* REQUIRED WORK *
Extract each line of the material below that contains the string "verticalAlign". Copy every such line in full.

* RAW RECORDS *
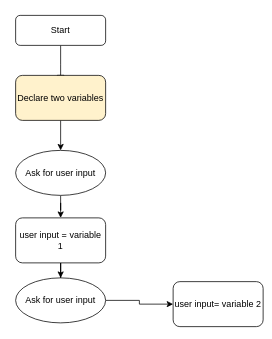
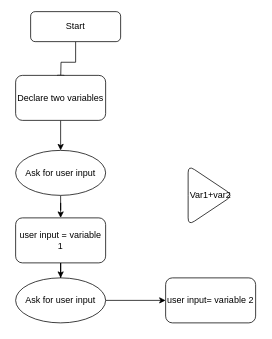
  <mxCell id="0" />
  <mxCell id="1" parent="0" />
  <mxCell id="2" value="" style="rounded=0;html=1;jettySize=auto;orthogonalLoop=1;fontSize=11;endArrow=block;endFill=0;endSize=8;strokeWidth=1;shadow=0;labelBackgroundColor=none;edgeStyle=orthogonalEdgeStyle;" parent="1" source="3" edge="1"><mxGeometry relative="1" as="geometry"><mxPoint x="80" y="110" as="targetPoint" /></mxGeometry></mxCell>
- <mxCell id="3" value="&lt;div&gt;Start&lt;/div&gt;" style="rounded=1;whiteSpace=wrap;html=1;fontSize=12;glass=0;strokeWidth=1;shadow=0;" parent="1" vertex="1"><mxGeometry x="20" y="20" width="120" height="40" as="geometry" /></mxCell>
+ <mxCell id="3" value="&lt;div&gt;Start&lt;/div&gt;" style="rounded=1;whiteSpace=wrap;html=1;fontSize=12;glass=0;strokeWidth=1;shadow=0;" parent="1" vertex="1"><mxGeometry x="40" y="15" width="120" height="40" as="geometry" /></mxCell>
  <mxCell id="4" value="" style="edgeStyle=orthogonalEdgeStyle;rounded=0;orthogonalLoop=1;jettySize=auto;html=1;" edge="1" parent="1" source="5" target="7"><mxGeometry relative="1" as="geometry" /></mxCell>
- <mxCell id="5" value="&lt;div&gt;Declare two variables&lt;/div&gt;" style="rounded=1;whiteSpace=wrap;html=1;fillColor=#fff2cc;" vertex="1" parent="1"><mxGeometry x="20" y="100" width="120" height="60" as="geometry" /></mxCell>
+ <mxCell id="5" value="&lt;div&gt;Declare two variables&lt;/div&gt;" style="rounded=1;whiteSpace=wrap;html=1;" vertex="1" parent="1"><mxGeometry x="20" y="100" width="120" height="60" as="geometry" /></mxCell>
  <mxCell id="6" value="" style="edgeStyle=orthogonalEdgeStyle;rounded=0;orthogonalLoop=1;jettySize=auto;html=1;" edge="1" parent="1" source="7" target="9"><mxGeometry relative="1" as="geometry" /></mxCell>
  <mxCell id="7" value="Ask for user input" style="ellipse;whiteSpace=wrap;html=1;rounded=1;" vertex="1" parent="1"><mxGeometry x="20" y="200" width="120" height="60" as="geometry" /></mxCell>
  <mxCell id="8" value="" style="edgeStyle=orthogonalEdgeStyle;rounded=0;orthogonalLoop=1;jettySize=auto;html=1;" edge="1" parent="1" source="9" target="11"><mxGeometry relative="1" as="geometry" /></mxCell>
  <mxCell id="9" value="user input = variable 1" style="whiteSpace=wrap;html=1;rounded=1;" vertex="1" parent="1"><mxGeometry x="20" y="290" width="120" height="60" as="geometry" /></mxCell>
  <mxCell id="10" value="" style="edgeStyle=orthogonalEdgeStyle;rounded=0;orthogonalLoop=1;jettySize=auto;html=1;" edge="1" parent="1" source="11" target="12"><mxGeometry relative="1" as="geometry" /></mxCell>
  <mxCell id="11" value="&lt;div&gt;Ask for user input&lt;/div&gt;" style="ellipse;whiteSpace=wrap;html=1;rounded=1;" vertex="1" parent="1"><mxGeometry x="20" y="370" width="120" height="60" as="geometry" /></mxCell>
- <mxCell id="12" value="user input= variable 2" style="whiteSpace=wrap;html=1;rounded=1;" vertex="1" parent="1"><mxGeometry x="230" y="375" width="120" height="60" as="geometry" /></mxCell>
+ <mxCell id="12" value="user input= variable 2" style="whiteSpace=wrap;html=1;rounded=1;" vertex="1" parent="1"><mxGeometry x="220" y="370" width="120" height="60" as="geometry" /></mxCell>
+ <mxCell id="13" value="Var1+var2" style="triangle;whiteSpace=wrap;html=1;rounded=1;" vertex="1" parent="1"><mxGeometry x="250" y="220" width="60" height="80" as="geometry" /></mxCell>
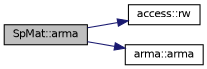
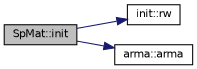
  digraph {
    rankdir=LR
    node [color=black fillcolor=white fontname=Helvetica fontsize=10 shape=record style=filled]
    edge [color=midnightblue fontname=Helvetica fontsize=10 labelfontname=Helvetica labelfontsize=10 style=solid]
-   n1 [fillcolor=grey75 fontcolor=black height=0.2 label="SpMat::arma" width=0.4]
-   n2 [height=0.2 label="access::rw" width=0.4]
+   n1 [fillcolor=grey75 fontcolor=black height=0.2 label="SpMat::init" width=0.4]
+   n2 [height=0.2 label="init::rw" width=0.4]
    n3 [height=0.2 label="arma::arma" width=0.4]
    n1 -> n2
    n1 -> n3
  }
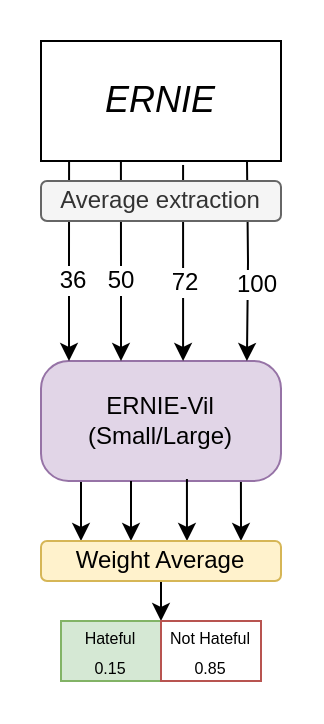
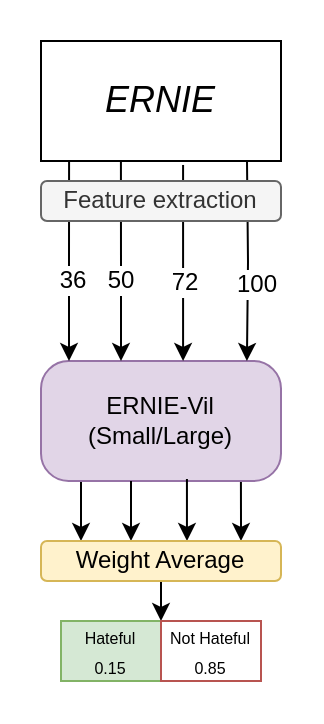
  <mxCell id="0" />
  <mxCell id="1" parent="0" />
  <mxCell id="2" style="edgeStyle=orthogonalEdgeStyle;rounded=0;orthogonalLoop=1;jettySize=auto;html=1;fontSize=12;" edge="1" parent="1"><mxGeometry relative="1" as="geometry"><mxPoint x="40" y="270" as="targetPoint" /><mxPoint x="40" y="240" as="sourcePoint" /></mxGeometry></mxCell>
  <mxCell id="3" style="edgeStyle=orthogonalEdgeStyle;rounded=0;orthogonalLoop=1;jettySize=auto;html=1;exitX=0.833;exitY=1;exitDx=0;exitDy=0;fontSize=12;exitPerimeter=0;" edge="1" parent="1" source="4"><mxGeometry relative="1" as="geometry"><mxPoint x="120" y="270" as="targetPoint" /><Array as="points"><mxPoint x="120" y="260" /><mxPoint x="120" y="260" /></Array></mxGeometry></mxCell>
  <mxCell id="4" value="ERNIE-Vil&lt;br&gt;(Small/Large)" style="rounded=1;whiteSpace=wrap;html=1;fillColor=#e1d5e7;strokeColor=#9673a6;arcSize=23;" vertex="1" parent="1"><mxGeometry x="20" y="180" width="120" height="60" as="geometry" /></mxCell>
  <mxCell id="5" style="edgeStyle=orthogonalEdgeStyle;rounded=0;orthogonalLoop=1;jettySize=auto;html=1;entryX=0.592;entryY=0;entryDx=0;entryDy=0;fontSize=18;entryPerimeter=0;exitX=0.592;exitY=1.033;exitDx=0;exitDy=0;exitPerimeter=0;" edge="1" parent="1" source="13" target="4"><mxGeometry relative="1" as="geometry" /></mxCell>
  <mxCell id="6" value="72" style="edgeLabel;html=1;align=center;verticalAlign=middle;resizable=0;points=[];fontSize=12;" vertex="1" connectable="0" parent="5"><mxGeometry x="-0.2" y="-2" relative="1" as="geometry"><mxPoint x="2" y="20" as="offset" /></mxGeometry></mxCell>
  <mxCell id="7" style="edgeStyle=orthogonalEdgeStyle;rounded=0;orthogonalLoop=1;jettySize=auto;html=1;exitX=0.333;exitY=1;exitDx=0;exitDy=0;fontSize=18;startArrow=none;exitPerimeter=0;" edge="1" parent="1" source="13"><mxGeometry relative="1" as="geometry"><mxPoint x="60" y="180" as="targetPoint" /></mxGeometry></mxCell>
  <mxCell id="8" value="50" style="edgeLabel;html=1;align=center;verticalAlign=middle;resizable=0;points=[];fontSize=12;" vertex="1" connectable="0" parent="7"><mxGeometry x="-0.2" relative="1" as="geometry"><mxPoint y="20" as="offset" /></mxGeometry></mxCell>
  <mxCell id="9" style="edgeStyle=orthogonalEdgeStyle;rounded=0;orthogonalLoop=1;jettySize=auto;html=1;entryX=0.858;entryY=0;entryDx=0;entryDy=0;fontSize=18;entryPerimeter=0;" edge="1" parent="1" target="4"><mxGeometry relative="1" as="geometry"><mxPoint x="123" y="80" as="sourcePoint" /></mxGeometry></mxCell>
  <mxCell id="10" value="100&lt;br style=&quot;font-size: 12px;&quot;&gt;" style="edgeLabel;html=1;align=center;verticalAlign=middle;resizable=0;points=[];fontSize=12;" vertex="1" connectable="0" parent="9"><mxGeometry x="-0.233" y="-1" relative="1" as="geometry"><mxPoint x="5" y="22" as="offset" /></mxGeometry></mxCell>
  <mxCell id="11" style="edgeStyle=orthogonalEdgeStyle;rounded=0;orthogonalLoop=1;jettySize=auto;html=1;exitX=0.117;exitY=1;exitDx=0;exitDy=0;fontSize=12;exitPerimeter=0;" edge="1" parent="1" source="13"><mxGeometry relative="1" as="geometry"><mxPoint x="34" y="180" as="targetPoint" /></mxGeometry></mxCell>
  <mxCell id="12" value="36" style="edgeLabel;html=1;align=center;verticalAlign=middle;resizable=0;points=[];fontSize=12;" vertex="1" connectable="0" parent="11"><mxGeometry x="0.24" y="1" relative="1" as="geometry"><mxPoint y="-2" as="offset" /></mxGeometry></mxCell>
  <mxCell id="13" value="&lt;i&gt;&lt;font style=&quot;font-size: 18px;&quot;&gt;ERNIE&lt;/font&gt;&lt;/i&gt;" style="rounded=0;whiteSpace=wrap;html=1;" vertex="1" parent="1"><mxGeometry x="20" y="20" width="120" height="60" as="geometry" /></mxCell>
- <mxCell id="14" value="Average extraction" style="rounded=1;whiteSpace=wrap;html=1;fontSize=12;fillColor=#f5f5f5;fontColor=#333333;strokeColor=#666666;" vertex="1" parent="1"><mxGeometry x="20" y="90" width="120" height="20" as="geometry" /></mxCell>
+ <mxCell id="14" value="Feature extraction" style="rounded=1;whiteSpace=wrap;html=1;fontSize=12;fillColor=#f5f5f5;fontColor=#333333;strokeColor=#666666;" vertex="1" parent="1"><mxGeometry x="20" y="90" width="120" height="20" as="geometry" /></mxCell>
  <mxCell id="15" style="edgeStyle=orthogonalEdgeStyle;rounded=0;orthogonalLoop=1;jettySize=auto;html=1;fontSize=12;exitX=0.375;exitY=1;exitDx=0;exitDy=0;exitPerimeter=0;" edge="1" parent="1" source="4"><mxGeometry relative="1" as="geometry"><mxPoint x="65" y="270" as="targetPoint" /><mxPoint x="50" y="250" as="sourcePoint" /><Array as="points" /></mxGeometry></mxCell>
  <mxCell id="16" style="edgeStyle=orthogonalEdgeStyle;rounded=0;orthogonalLoop=1;jettySize=auto;html=1;fontSize=12;exitX=0.608;exitY=0.983;exitDx=0;exitDy=0;exitPerimeter=0;" edge="1" parent="1" source="4"><mxGeometry relative="1" as="geometry"><mxPoint x="93" y="270" as="targetPoint" /><mxPoint x="90" y="250" as="sourcePoint" /><Array as="points" /></mxGeometry></mxCell>
  <mxCell id="17" style="edgeStyle=orthogonalEdgeStyle;rounded=0;orthogonalLoop=1;jettySize=auto;html=1;exitX=0.5;exitY=1;exitDx=0;exitDy=0;fontSize=12;" edge="1" parent="1" source="18"><mxGeometry relative="1" as="geometry"><mxPoint x="80" y="310" as="targetPoint" /></mxGeometry></mxCell>
  <mxCell id="18" value="Weight Average" style="rounded=1;whiteSpace=wrap;html=1;fontSize=12;fillColor=#fff2cc;strokeColor=#d6b656;" vertex="1" parent="1"><mxGeometry x="20" y="270" width="120" height="20" as="geometry" /></mxCell>
  <mxCell id="19" value="&lt;font style=&quot;font-size: 8px;&quot;&gt;Hateful&lt;br&gt;0.15&lt;br&gt;&lt;/font&gt;" style="rounded=0;whiteSpace=wrap;html=1;fontSize=12;fillColor=#d5e8d4;strokeColor=#82b366;" vertex="1" parent="1"><mxGeometry x="30" y="310" width="50" height="30" as="geometry" /></mxCell>
  <mxCell id="20" value="&lt;font style=&quot;font-size: 8px;&quot;&gt;Not Hateful&lt;br&gt;0.85&lt;br&gt;&lt;/font&gt;" style="rounded=0;whiteSpace=wrap;html=1;fontSize=12;fillColor=#ffffff;strokeColor=#b85450;" vertex="1" parent="1"><mxGeometry x="80" y="310" width="50" height="30" as="geometry" /></mxCell>
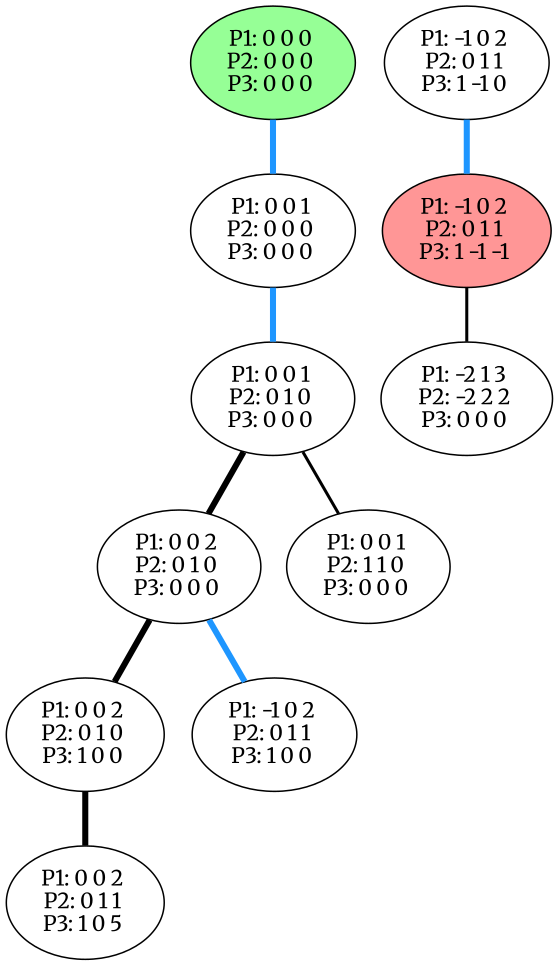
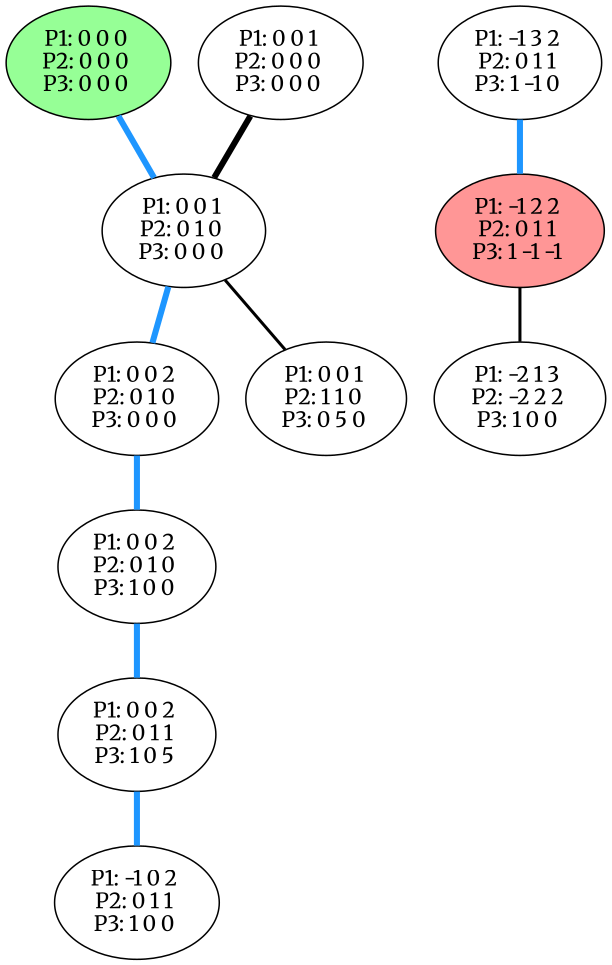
  graph {
    color=black
    fontname=Merriweather
    node [fontname=Merriweather]
    edge [color="#1E96FF" fontname=Merriweather penwidth=4.0 style=bold]
    n1 [fillcolor="#96FF96" label="P1: 0 0 0 \nP2: 0 0 0 \nP3: 0 0 0 \n" style=filled]
    n2 [label="P1: 0 0 1 \nP2: 0 0 0 \nP3: 0 0 0 \n"]
    n3 [label="P1: 0 0 1 \nP2: 0 1 0 \nP3: 0 0 0 \n"]
    n4 [label="P1: 0 0 2 \nP2: 0 1 0 \nP3: 0 0 0 \n"]
-   n5 [label="P1: 0 0 1 \nP2: 1 1 0 \nP3: 0 0 0 \n"]
+   n5 [label="P1: 0 0 1 \nP2: 1 1 0 \nP3: 0 5 0 \n"]
    n6 [label="P1: 0 0 2 \nP2: 0 1 0 \nP3: 1 0 0 \n"]
    n7 [label="P1: 0 0 2 \nP2: 0 1 1 \nP3: 1 0 5 \n"]
    n8 [label="P1: -1 0 2 \nP2: 0 1 1 \nP3: 1 0 0 \n"]
-   n9 [label="P1: -1 0 2 \nP2: 0 1 1 \nP3: 1 -1 0 \n"]
-   n10 [fillcolor="#FF9696" label="P1: -1 0 2 \nP2: 0 1 1 \nP3: 1 -1 -1 \n" style=filled]
-   n11 [label="P1: -2 1 3 \nP2: -2 2 2 \nP3: 0 0 0 \n"]
-   n1 -- n2
-   n2 -- n3
-   n3 -- n4 [color=black]
+   n9 [label="P1: -1 3 2 \nP2: 0 1 1 \nP3: 1 -1 0 \n"]
+   n10 [fillcolor="#FF9696" label="P1: -1 2 2 \nP2: 0 1 1 \nP3: 1 -1 -1 \n" style=filled]
+   n11 [label="P1: -2 1 3 \nP2: -2 2 2 \nP3: 1 0 0 \n"]
+   n1 -- n3
+   n2 -- n3 [color=black]
+   n3 -- n4
    n3 -- n5 [color=black penwidth=""]
-   n4 -- n6 [color=black]
-   n6 -- n7 [color=black]
-   n4 -- n8
+   n4 -- n6
+   n6 -- n7
+   n7 -- n8
    n9 -- n10
    n10 -- n11 [color=black penwidth=""]
  }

* RESPONSE *
  <mxCell id="6" value="72" style="edgeLabel;html=1;align=center;verticalAlign=middle;resizable=0;points=[];fontSize=12;" vertex="1" connectable="0" parent="5"><mxGeometry x="-0.2" y="-2" relative="1" as="geometry"><mxPoint x="2" y="20" as="offset" /></mxGeometry></mxCell>
  <mxCell id="8" value="50" style="edgeLabel;html=1;align=center;verticalAlign=middle;resizable=0;points=[];fontSize=12;" vertex="1" connectable="0" parent="7"><mxGeometry x="-0.2" relative="1" as="geometry"><mxPoint y="20" as="offset" /></mxGeometry></mxCell>
  <mxCell id="10" value="100&lt;br style=&quot;font-size: 12px;&quot;&gt;" style="edgeLabel;html=1;align=center;verticalAlign=middle;resizable=0;points=[];fontSize=12;" vertex="1" connectable="0" parent="9"><mxGeometry x="-0.233" y="-1" relative="1" as="geometry"><mxPoint x="5" y="22" as="offset" /></mxGeometry></mxCell>
  <mxCell id="12" value="36" style="edgeLabel;html=1;align=center;verticalAlign=middle;resizable=0;points=[];fontSize=12;" vertex="1" connectable="0" parent="11"><mxGeometry x="0.24" y="1" relative="1" as="geometry"><mxPoint y="-2" as="offset" /></mxGeometry></mxCell>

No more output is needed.